# Standard mileage or itemized tax?



## James Lee (Nov 10, 2015)

I am planning to drive select with my 2012 BMW 3-Series and was seeing which is better file tax as. I will be driving full time for now until my I settle back on my full time job which in a month. Can someone specifically list of things that I could use as tax deduction vs standard mileage.


----------



## UberTaxPro (Oct 3, 2014)

James Lee said:


> I am planning to drive select with my 2012 BMW 3-Series and was seeing which is better file tax as. I will be driving full time for now until my I settle back on my full time job which in a month. Can someone specifically list of things that I could use as tax deduction vs standard mileage.

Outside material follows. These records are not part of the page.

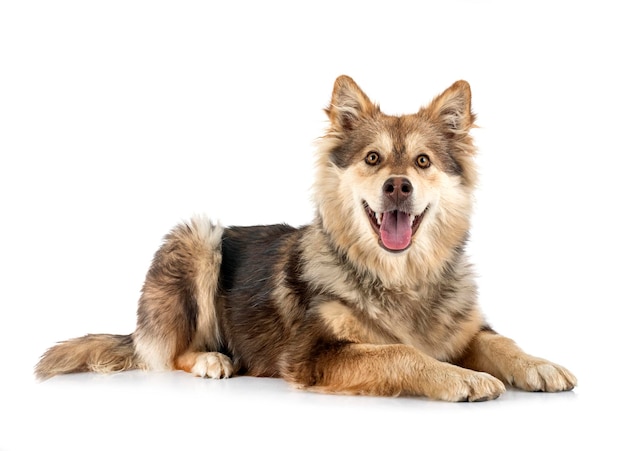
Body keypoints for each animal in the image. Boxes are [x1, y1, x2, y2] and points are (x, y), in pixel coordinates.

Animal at [35, 77, 576, 402]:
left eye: (423, 162)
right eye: (374, 159)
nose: (398, 186)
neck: (398, 276)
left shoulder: (464, 328)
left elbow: (498, 340)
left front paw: (539, 364)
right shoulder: (313, 355)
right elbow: (399, 353)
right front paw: (464, 377)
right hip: (196, 240)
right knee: (166, 352)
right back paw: (213, 358)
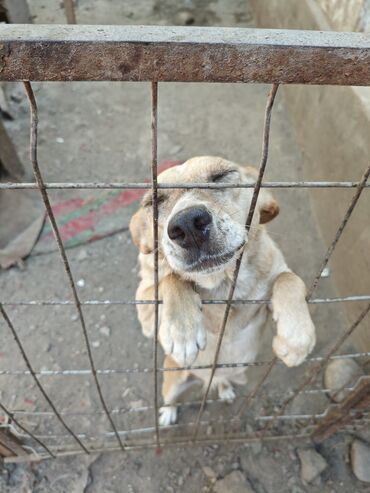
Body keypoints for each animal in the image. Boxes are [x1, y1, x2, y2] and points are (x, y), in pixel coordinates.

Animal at [130, 156, 316, 424]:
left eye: (221, 176)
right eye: (154, 201)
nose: (187, 224)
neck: (223, 282)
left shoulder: (273, 282)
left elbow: (288, 278)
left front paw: (296, 339)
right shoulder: (145, 307)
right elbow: (173, 279)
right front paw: (183, 332)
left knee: (222, 380)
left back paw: (224, 388)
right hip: (173, 380)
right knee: (171, 398)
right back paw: (168, 412)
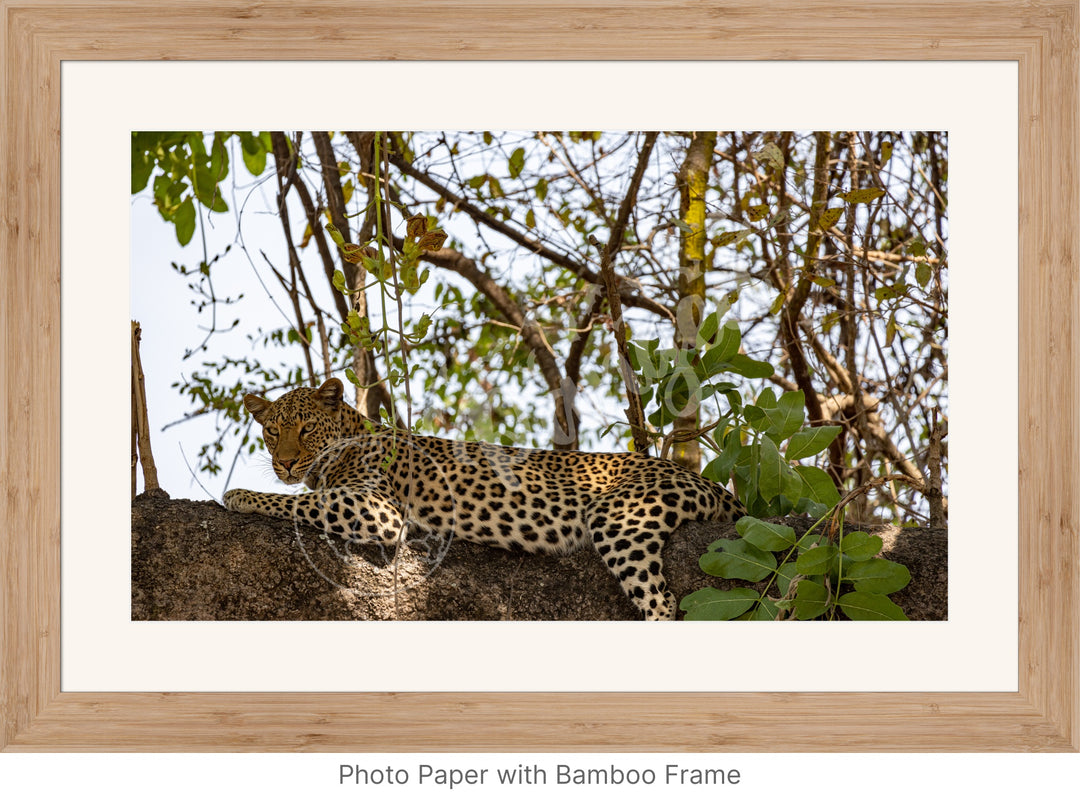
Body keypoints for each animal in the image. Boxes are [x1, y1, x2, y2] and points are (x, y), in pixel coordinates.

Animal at [223, 378, 747, 617]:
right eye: (272, 432)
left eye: (305, 428)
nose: (286, 464)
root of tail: (711, 485)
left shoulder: (377, 508)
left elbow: (298, 504)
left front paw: (241, 495)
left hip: (621, 518)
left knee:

It's all right here..... https://www.irs.gov/pub/irs-pdf/p463.pdf
check out page 16
just a hint.... standard mileage deduction is *almost* always better for Uber drivers.


----------



## RideshareTaxAdvisor (Nov 13, 2015)

If you want to use the standard mileage rate for a car you own, you *MUST* choose to use it in the FIRST YEAR the car is available for use in your business. Then in later years, you can choose to use either the standard mileage rate or actual expenses (itemize). My recommendation would be, if this is your first year, use the standard mileage but keep track of actual expenses so that at the end of the year you can compare what is more beneficial. Also, if you do itemization in the first year that your car is in service you cannot go back to using the standard mileage rate. Conversely if you use the standard mileage rate in your first year in later years you can flip back and forth depending what is going to give you the greater tax benefit.


----------